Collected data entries
________________

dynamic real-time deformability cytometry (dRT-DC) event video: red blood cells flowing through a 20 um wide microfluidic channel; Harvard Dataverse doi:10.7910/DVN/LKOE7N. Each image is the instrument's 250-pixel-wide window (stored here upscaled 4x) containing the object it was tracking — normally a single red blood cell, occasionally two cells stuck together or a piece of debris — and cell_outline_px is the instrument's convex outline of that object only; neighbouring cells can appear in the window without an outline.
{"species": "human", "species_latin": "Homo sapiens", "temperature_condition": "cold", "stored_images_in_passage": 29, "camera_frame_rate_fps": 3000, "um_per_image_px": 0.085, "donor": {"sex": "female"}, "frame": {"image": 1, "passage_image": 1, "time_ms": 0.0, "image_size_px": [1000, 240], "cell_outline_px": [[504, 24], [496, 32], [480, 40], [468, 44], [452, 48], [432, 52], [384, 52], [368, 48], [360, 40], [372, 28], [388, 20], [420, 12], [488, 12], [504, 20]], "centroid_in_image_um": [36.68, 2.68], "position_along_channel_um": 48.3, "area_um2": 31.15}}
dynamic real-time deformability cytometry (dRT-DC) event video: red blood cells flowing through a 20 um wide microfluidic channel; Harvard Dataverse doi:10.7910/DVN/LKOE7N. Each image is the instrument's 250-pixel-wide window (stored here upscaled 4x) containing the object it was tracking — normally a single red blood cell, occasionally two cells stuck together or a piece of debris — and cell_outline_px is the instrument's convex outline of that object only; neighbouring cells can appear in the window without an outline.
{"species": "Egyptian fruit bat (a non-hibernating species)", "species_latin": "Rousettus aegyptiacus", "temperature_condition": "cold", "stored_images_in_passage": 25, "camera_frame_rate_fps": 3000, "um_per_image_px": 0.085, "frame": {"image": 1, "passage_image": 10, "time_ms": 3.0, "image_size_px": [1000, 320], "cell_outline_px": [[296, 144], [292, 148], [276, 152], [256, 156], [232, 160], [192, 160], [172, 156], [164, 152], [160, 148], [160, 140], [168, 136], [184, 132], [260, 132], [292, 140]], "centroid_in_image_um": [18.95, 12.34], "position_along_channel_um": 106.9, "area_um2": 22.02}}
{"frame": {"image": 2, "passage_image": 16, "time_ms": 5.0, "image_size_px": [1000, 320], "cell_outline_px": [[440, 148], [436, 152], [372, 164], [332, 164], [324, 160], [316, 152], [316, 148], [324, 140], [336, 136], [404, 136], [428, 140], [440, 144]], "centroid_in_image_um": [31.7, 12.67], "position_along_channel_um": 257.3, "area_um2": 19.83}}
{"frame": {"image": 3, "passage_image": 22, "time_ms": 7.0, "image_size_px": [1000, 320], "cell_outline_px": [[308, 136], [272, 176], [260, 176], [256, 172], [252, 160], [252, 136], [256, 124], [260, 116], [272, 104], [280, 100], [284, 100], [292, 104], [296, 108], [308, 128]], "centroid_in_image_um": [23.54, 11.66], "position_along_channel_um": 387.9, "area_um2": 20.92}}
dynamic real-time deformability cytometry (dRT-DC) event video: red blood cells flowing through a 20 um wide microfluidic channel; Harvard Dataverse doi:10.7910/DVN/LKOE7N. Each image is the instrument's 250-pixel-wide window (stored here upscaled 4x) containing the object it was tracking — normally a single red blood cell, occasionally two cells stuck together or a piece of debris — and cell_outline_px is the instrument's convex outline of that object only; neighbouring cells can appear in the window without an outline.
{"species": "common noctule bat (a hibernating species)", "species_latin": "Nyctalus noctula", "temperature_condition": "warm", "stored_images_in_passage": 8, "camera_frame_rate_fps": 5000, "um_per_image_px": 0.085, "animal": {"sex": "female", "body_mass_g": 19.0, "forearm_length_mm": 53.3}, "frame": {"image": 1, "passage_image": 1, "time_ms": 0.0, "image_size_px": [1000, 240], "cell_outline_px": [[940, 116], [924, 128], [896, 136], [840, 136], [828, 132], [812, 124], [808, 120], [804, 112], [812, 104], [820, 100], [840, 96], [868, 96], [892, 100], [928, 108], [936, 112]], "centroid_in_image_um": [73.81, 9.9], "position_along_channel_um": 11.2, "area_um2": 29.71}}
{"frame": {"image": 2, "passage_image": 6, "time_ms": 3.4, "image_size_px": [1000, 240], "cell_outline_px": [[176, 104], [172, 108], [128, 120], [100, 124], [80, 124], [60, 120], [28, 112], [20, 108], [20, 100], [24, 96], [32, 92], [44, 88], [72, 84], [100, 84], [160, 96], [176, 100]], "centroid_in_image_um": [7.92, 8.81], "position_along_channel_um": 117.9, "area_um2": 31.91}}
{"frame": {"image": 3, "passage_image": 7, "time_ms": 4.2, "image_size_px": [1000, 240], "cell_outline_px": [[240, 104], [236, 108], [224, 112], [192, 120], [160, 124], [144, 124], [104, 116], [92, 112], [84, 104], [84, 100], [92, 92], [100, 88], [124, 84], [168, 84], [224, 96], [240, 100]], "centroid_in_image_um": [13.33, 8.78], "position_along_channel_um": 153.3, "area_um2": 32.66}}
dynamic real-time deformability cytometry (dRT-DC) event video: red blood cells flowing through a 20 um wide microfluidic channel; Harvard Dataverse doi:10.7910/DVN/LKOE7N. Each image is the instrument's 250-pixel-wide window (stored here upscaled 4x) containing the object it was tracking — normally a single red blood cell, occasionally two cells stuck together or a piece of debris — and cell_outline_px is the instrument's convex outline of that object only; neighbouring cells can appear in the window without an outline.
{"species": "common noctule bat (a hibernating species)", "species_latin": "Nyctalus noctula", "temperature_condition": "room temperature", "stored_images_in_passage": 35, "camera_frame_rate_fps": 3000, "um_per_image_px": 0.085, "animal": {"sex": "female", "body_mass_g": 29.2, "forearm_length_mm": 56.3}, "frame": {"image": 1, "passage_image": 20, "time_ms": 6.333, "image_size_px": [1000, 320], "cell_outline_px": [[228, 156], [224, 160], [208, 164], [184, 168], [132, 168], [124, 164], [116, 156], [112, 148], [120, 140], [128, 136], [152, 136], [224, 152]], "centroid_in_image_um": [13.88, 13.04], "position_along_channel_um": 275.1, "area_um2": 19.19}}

________________

Copy all of the data. Keep every word exactly as it is.

Finished exercise
dynamic real-time deformability cytometry (dRT-DC) event video: red blood cells flowing through a 20 um wide microfluidic channel; Harvard Dataverse doi:10.7910/DVN/LKOE7N. Each image is the instrument's 250-pixel-wide window (stored here upscaled 4x) containing the object it was tracking — normally a single red blood cell, occasionally two cells stuck together or a piece of debris — and cell_outline_px is the instrument's convex outline of that object only; neighbouring cells can appear in the window without an outline.
{"species": "human", "species_latin": "Homo sapiens", "temperature_condition": "cold", "stored_images_in_passage": 29, "camera_frame_rate_fps": 3000, "um_per_image_px": 0.085, "donor": {"sex": "female"}, "frame": {"image": 1, "passage_image": 1, "time_ms": 0.0, "image_size_px": [1000, 240], "cell_outline_px": [[504, 24], [496, 32], [480, 40], [468, 44], [452, 48], [432, 52], [384, 52], [368, 48], [360, 40], [372, 28], [388, 20], [420, 12], [488, 12], [504, 20]], "centroid_in_image_um": [36.68, 2.68], "position_along_channel_um": 48.3, "area_um2": 31.15}}
dynamic real-time deformability cytometry (dRT-DC) event video: red blood cells flowing through a 20 um wide microfluidic channel; Harvard Dataverse doi:10.7910/DVN/LKOE7N. Each image is the instrument's 250-pixel-wide window (stored here upscaled 4x) containing the object it was tracking — normally a single red blood cell, occasionally two cells stuck together or a piece of debris — and cell_outline_px is the instrument's convex outline of that object only; neighbouring cells can appear in the window without an outline.
{"species": "Egyptian fruit bat (a non-hibernating species)", "species_latin": "Rousettus aegyptiacus", "temperature_condition": "cold", "stored_images_in_passage": 25, "camera_frame_rate_fps": 3000, "um_per_image_px": 0.085, "frame": {"image": 1, "passage_image": 10, "time_ms": 3.0, "image_size_px": [1000, 320], "cell_outline_px": [[296, 144], [292, 148], [276, 152], [256, 156], [232, 160], [192, 160], [172, 156], [164, 152], [160, 148], [160, 140], [168, 136], [184, 132], [260, 132], [292, 140]], "centroid_in_image_um": [18.95, 12.34], "position_along_channel_um": 106.9, "area_um2": 22.02}}
{"frame": {"image": 2, "passage_image": 16, "time_ms": 5.0, "image_size_px": [1000, 320], "cell_outline_px": [[440, 148], [436, 152], [372, 164], [332, 164], [324, 160], [316, 152], [316, 148], [324, 140], [336, 136], [404, 136], [428, 140], [440, 144]], "centroid_in_image_um": [31.7, 12.67], "position_along_channel_um": 257.3, "area_um2": 19.83}}
{"frame": {"image": 3, "passage_image": 22, "time_ms": 7.0, "image_size_px": [1000, 320], "cell_outline_px": [[308, 136], [272, 176], [260, 176], [256, 172], [252, 160], [252, 136], [256, 124], [260, 116], [272, 104], [280, 100], [284, 100], [292, 104], [296, 108], [308, 128]], "centroid_in_image_um": [23.54, 11.66], "position_along_channel_um": 387.9, "area_um2": 20.92}}
dynamic real-time deformability cytometry (dRT-DC) event video: red blood cells flowing through a 20 um wide microfluidic channel; Harvard Dataverse doi:10.7910/DVN/LKOE7N. Each image is the instrument's 250-pixel-wide window (stored here upscaled 4x) containing the object it was tracking — normally a single red blood cell, occasionally two cells stuck together or a piece of debris — and cell_outline_px is the instrument's convex outline of that object only; neighbouring cells can appear in the window without an outline.
{"species": "common noctule bat (a hibernating species)", "species_latin": "Nyctalus noctula", "temperature_condition": "warm", "stored_images_in_passage": 8, "camera_frame_rate_fps": 5000, "um_per_image_px": 0.085, "animal": {"sex": "female", "body_mass_g": 19.0, "forearm_length_mm": 53.3}, "frame": {"image": 1, "passage_image": 1, "time_ms": 0.0, "image_size_px": [1000, 240], "cell_outline_px": [[940, 116], [924, 128], [896, 136], [840, 136], [828, 132], [812, 124], [808, 120], [804, 112], [812, 104], [820, 100], [840, 96], [868, 96], [892, 100], [928, 108], [936, 112]], "centroid_in_image_um": [73.81, 9.9], "position_along_channel_um": 11.2, "area_um2": 29.71}}
{"frame": {"image": 2, "passage_image": 6, "time_ms": 3.4, "image_size_px": [1000, 240], "cell_outline_px": [[176, 104], [172, 108], [128, 120], [100, 124], [80, 124], [60, 120], [28, 112], [20, 108], [20, 100], [24, 96], [32, 92], [44, 88], [72, 84], [100, 84], [160, 96], [176, 100]], "centroid_in_image_um": [7.92, 8.81], "position_along_channel_um": 117.9, "area_um2": 31.91}}
{"frame": {"image": 3, "passage_image": 7, "time_ms": 4.2, "image_size_px": [1000, 240], "cell_outline_px": [[240, 104], [236, 108], [224, 112], [192, 120], [160, 124], [144, 124], [104, 116], [92, 112], [84, 104], [84, 100], [92, 92], [100, 88], [124, 84], [168, 84], [224, 96], [240, 100]], "centroid_in_image_um": [13.33, 8.78], "position_along_channel_um": 153.3, "area_um2": 32.66}}
dynamic real-time deformability cytometry (dRT-DC) event video: red blood cells flowing through a 20 um wide microfluidic channel; Harvard Dataverse doi:10.7910/DVN/LKOE7N. Each image is the instrument's 250-pixel-wide window (stored here upscaled 4x) containing the object it was tracking — normally a single red blood cell, occasionally two cells stuck together or a piece of debris — and cell_outline_px is the instrument's convex outline of that object only; neighbouring cells can appear in the window without an outline.
{"species": "common noctule bat (a hibernating species)", "species_latin": "Nyctalus noctula", "temperature_condition": "room temperature", "stored_images_in_passage": 35, "camera_frame_rate_fps": 3000, "um_per_image_px": 0.085, "animal": {"sex": "female", "body_mass_g": 29.2, "forearm_length_mm": 56.3}, "frame": {"image": 1, "passage_image": 20, "time_ms": 6.333, "image_size_px": [1000, 320], "cell_outline_px": [[228, 156], [224, 160], [208, 164], [184, 168], [132, 168], [124, 164], [116, 156], [112, 148], [120, 140], [128, 136], [152, 136], [224, 152]], "centroid_in_image_um": [13.88, 13.04], "position_along_channel_um": 275.1, "area_um2": 19.19}}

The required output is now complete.